#### Work instruction
Locate every line in the items below that contains the string "Minute" and copy each one out.

#### Data to use
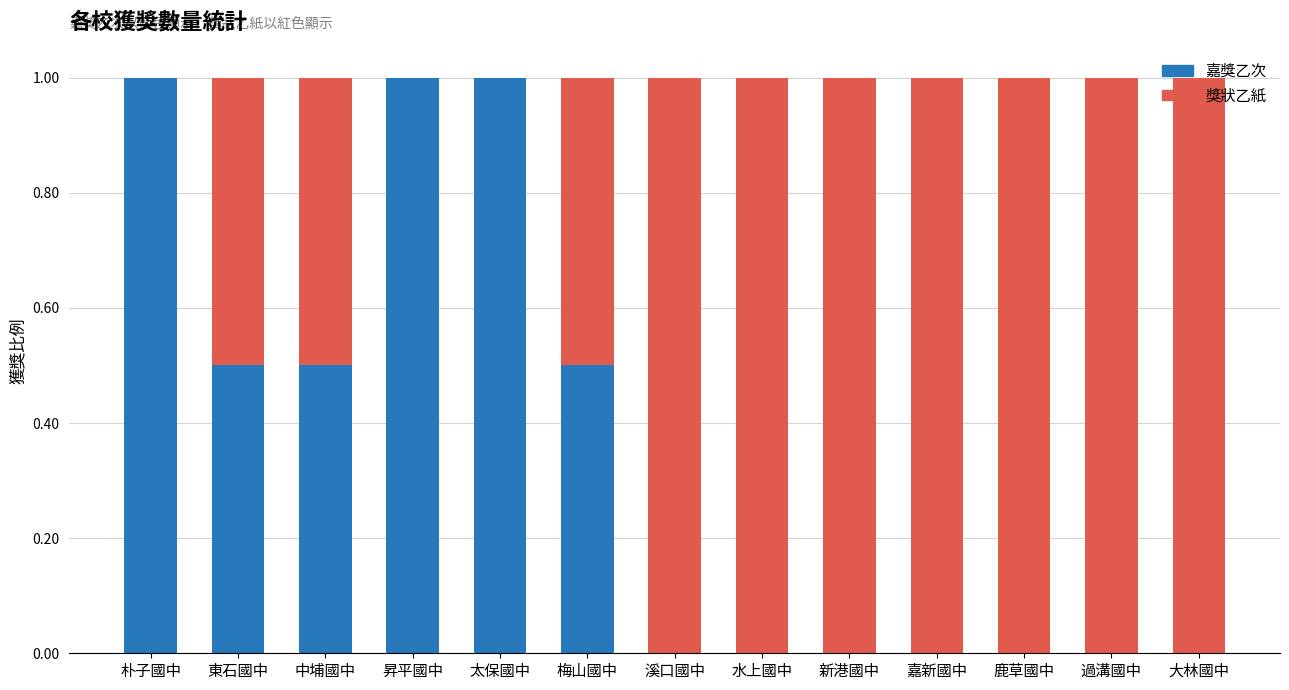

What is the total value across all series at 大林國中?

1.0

---

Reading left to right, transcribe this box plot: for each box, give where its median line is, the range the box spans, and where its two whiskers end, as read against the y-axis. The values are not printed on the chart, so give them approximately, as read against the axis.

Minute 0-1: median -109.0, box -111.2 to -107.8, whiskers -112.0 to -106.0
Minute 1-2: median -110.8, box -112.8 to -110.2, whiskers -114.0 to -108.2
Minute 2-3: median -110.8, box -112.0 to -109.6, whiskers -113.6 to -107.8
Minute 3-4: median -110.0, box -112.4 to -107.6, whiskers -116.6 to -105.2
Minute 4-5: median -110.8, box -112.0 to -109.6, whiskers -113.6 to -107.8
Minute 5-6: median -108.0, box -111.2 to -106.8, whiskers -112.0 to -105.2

==

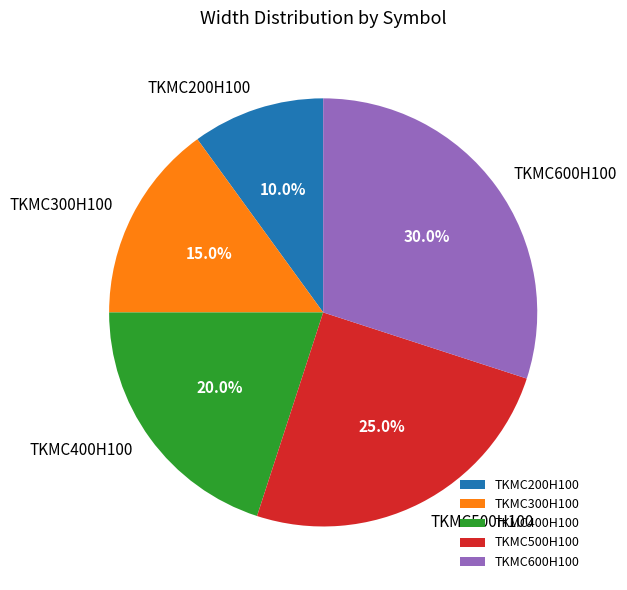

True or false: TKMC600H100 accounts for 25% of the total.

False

#### Task result
Minute 0-1: median -109.0, box -111.2 to -107.8, whiskers -112.0 to -106.0
Minute 1-2: median -110.8, box -112.8 to -110.2, whiskers -114.0 to -108.2
Minute 2-3: median -110.8, box -112.0 to -109.6, whiskers -113.6 to -107.8
Minute 3-4: median -110.0, box -112.4 to -107.6, whiskers -116.6 to -105.2
Minute 4-5: median -110.8, box -112.0 to -109.6, whiskers -113.6 to -107.8
Minute 5-6: median -108.0, box -111.2 to -106.8, whiskers -112.0 to -105.2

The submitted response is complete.